One whose delusions are out of fashion.
by DoDo on Tue Jul 1st, 2008 at 01:44:52 AM EST
[ Parent ]
Sorry, I still don't understand. Why apples and oranges? Why separate the EP from the Commission and Council?

The question asked above simply cited "The European Union", compared to "[your country's] parliament" and "[your country's] government".

Irish respondents said (see Tables in Eurobarometer69) they trusted :

  • the Irish parliament : 37% (+5)
  • the Irish government : 42% (+9)
  • the European Union   : 62% (+7)
by afew (afew(a in a circle)eurotrib_dot_com) on Tue Jul 1st, 2008 at 02:47:33 AM EST
[ Parent ]
OK, you're looking at further chapters in the poll on the Commission and EP, the Council not being covered. But I'm still too thick to see what you're driving at.
by afew (afew(a in a circle)eurotrib_dot_com) on Tue Jul 1st, 2008 at 02:59:58 AM EST
[ Parent ]
On the apples and oranges part, what is there not to understand? "The EU" is neither a government, nor a parliament, but has institutions that are the equivalents of those; and neither the Irish parliament, nor the Irish government suffice as the equivalent of a prospective Confederation/Federation/Superstate.

Now, does that matter?

It can, in theory: one can have a positive image of something in general while having a low opinion of the particulars. (Witness Bush's job satisfaction ratings as opposed to his ratings on policies a few years ago.) One can have a romantic positive image of a political structure while having a low opinion of its real existing institutions. So, in theory, it may be that some people think the EU is a great thing, but think of nasty Brussels Bureaucrats and alternatively of McCreepy and attempts to take away Ireland's Commissioner when the Commission is mentioned, or think of waste when the EP is mentioned, or think of lack of transparency and horse-trading when the Council is mentioned, whatever.

But in the end, I was not 'driving at' anything, my 'drive' came to an end: my comment meant to say that having checked the numbers, the overall picture doesn't change if the correct comparisons are used, thus the apples-and-oranges thing became a minor quibble.

*Lunatic*, n.
One whose delusions are out of fashion.

by DoDo on Tue Jul 1st, 2008 at 06:24:22 AM EST
[ Parent ]
OK, thanks, now I get it. <light dawns>

The interesting point for me was just to indicate that the general perception of the EU (vague though it might be) in Ireland was positive.

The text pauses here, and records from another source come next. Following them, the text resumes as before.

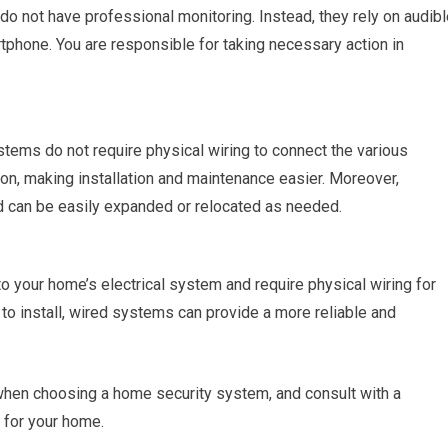
 not have professional monitoring. Instead, they rely on audibl
rtphone. You are responsible for taking necessary action in
ems do not require physical wiring to connect the various
n, making installation and maintenance easier. Moreover,
d can be easily expanded or relocated as needed.
 your home’s electrical system and require physical wiring for
 to install, wired systems can provide a more reliable and
hen choosing a home security system, and consult with a
 for your home.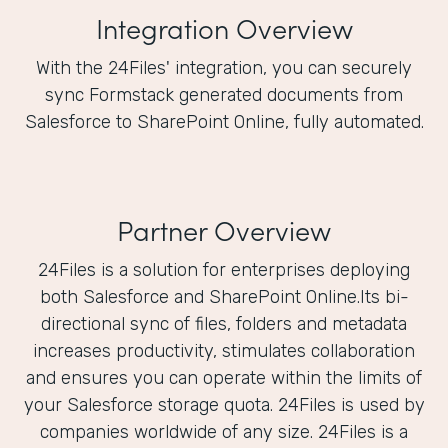
Integration Overview
With the 24Files' integration, you can securely
sync Formstack generated documents from
Salesforce to SharePoint Online, fully automated.
Partner Overview
24Files is a solution for enterprises deploying
both Salesforce and SharePoint Online.Its bi-
directional sync of files, folders and metadata
increases productivity, stimulates collaboration
and ensures you can operate within the limits of
your Salesforce storage quota. 24Files is used by
companies worldwide of any size. 24Files is a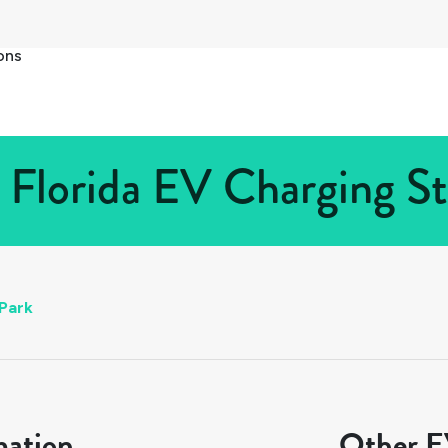
ons
 Florida EV Charging St
Park
mation
Other EV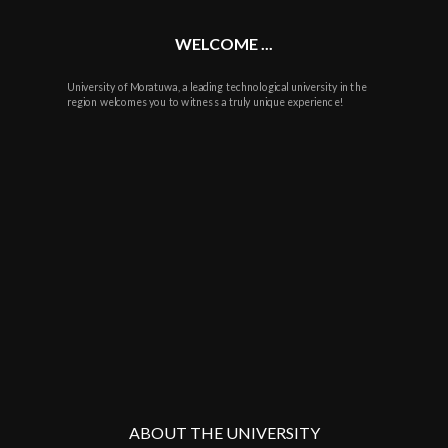
WELCOME ...
University of Moratuwa, a leading technological university in the
region welcomes you to witness a truly unique experience!
ABOUT THE UNIVERSITY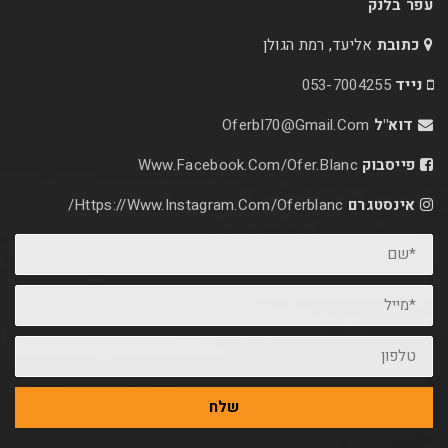
אליעד, רמת הג
053-70
Oferbl70@Gmail.C
Www.facebook.com/ofer.blan
Https://www.instagram.com/oferblanc/
שלח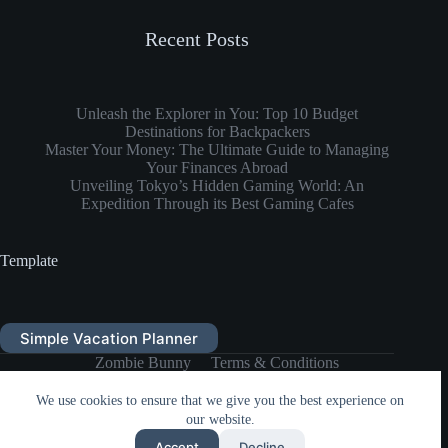
Recent Posts
Unleash the Explorer in You: Top 10 Budget
Destinations for Backpackers
Master Your Money: The Ultimate Guide to Managing
Your Finances Abroad
Unveiling Tokyo’s Hidden Gaming World: An
Expedition Through its Best Gaming Cafes
Template
Simple Vacation Planner
Zombie Bunny
Terms & Conditions
Privacy Policy
Zombie Bunny Store
DONATE
We use cookies to ensure that we give you the best experience on
our website.
Copyright © 2026 Zombie Bunny
Accept
Decline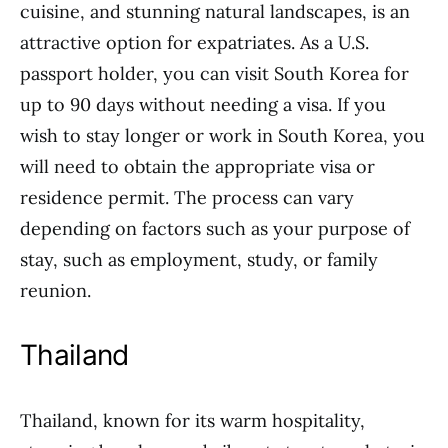
cuisine, and stunning natural landscapes, is an
attractive option for expatriates. As a U.S.
passport holder, you can visit South Korea for
up to 90 days without needing a visa. If you
wish to stay longer or work in South Korea, you
will need to obtain the appropriate visa or
residence permit. The process can vary
depending on factors such as your purpose of
stay, such as employment, study, or family
reunion.
Thailand
Thailand, known for its warm hospitality,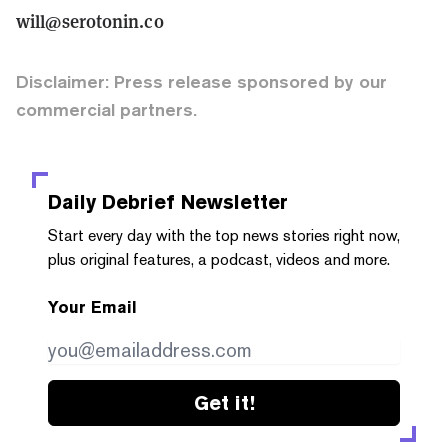
will@serotonin.co
Disclaimer: Press release sponsored by our
commercial partners.
Daily Debrief
Newsletter
Start every day with the top news stories right now,
plus original features, a podcast, videos and more.
Your Email
Get it!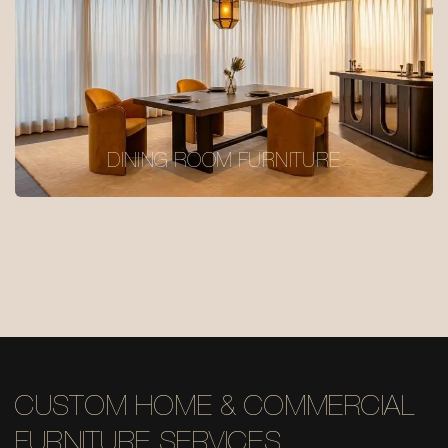
DINING ROOM FURNITURE
CUSTOM HOME & COMMERCIAL
FURNITURE SERVICES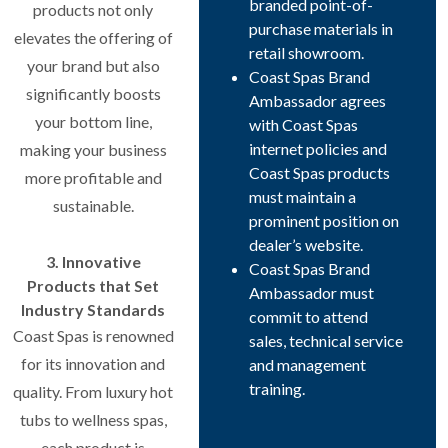
branded point-of-
products not only
purchase materials in
elevates the offering of
retail showroom.
your brand but also
Coast Spas Brand
significantly boosts
Ambassador agrees
your bottom line,
with Coast Spas
internet policies and
making your business
Coast Spas products
more profitable and
must maintain a
sustainable.
prominent position on
dealer’s website.
3. Innovative
Coast Spas Brand
Products that Set
Ambassador must
Industry Standards
commit to attend
Coast Spas is renowned
sales, technical service
for its innovation and
and management
training.
quality. From luxury hot
tubs to wellness spas,
each product is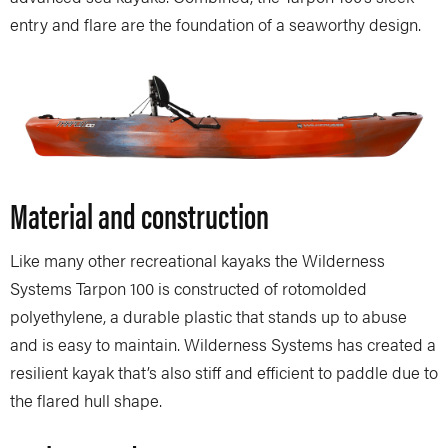
entry and flare are the foundation of a seaworthy design.
Material and construction
Like many other recreational kayaks the Wilderness
Systems Tarpon 100 is constructed of rotomolded
polyethylene, a durable plastic that stands up to abuse
and is easy to maintain. Wilderness Systems has created a
resilient kayak that’s also stiff and efficient to paddle due to
the flared hull shape.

And (wrt the diary title) the keyword in the question was "trust".

by afew (afew(a in a circle)eurotrib_dot_com) on Tue Jul 1st, 2008 at 06:36:18 AM EST
[ Parent ]
On a point that is less of a nitpick, poll data was collected until the end of April in Ireland - the negative campaign heated up and poll numbers became close thereafter.

*Lunatic*, n.
One whose delusions are out of fashion.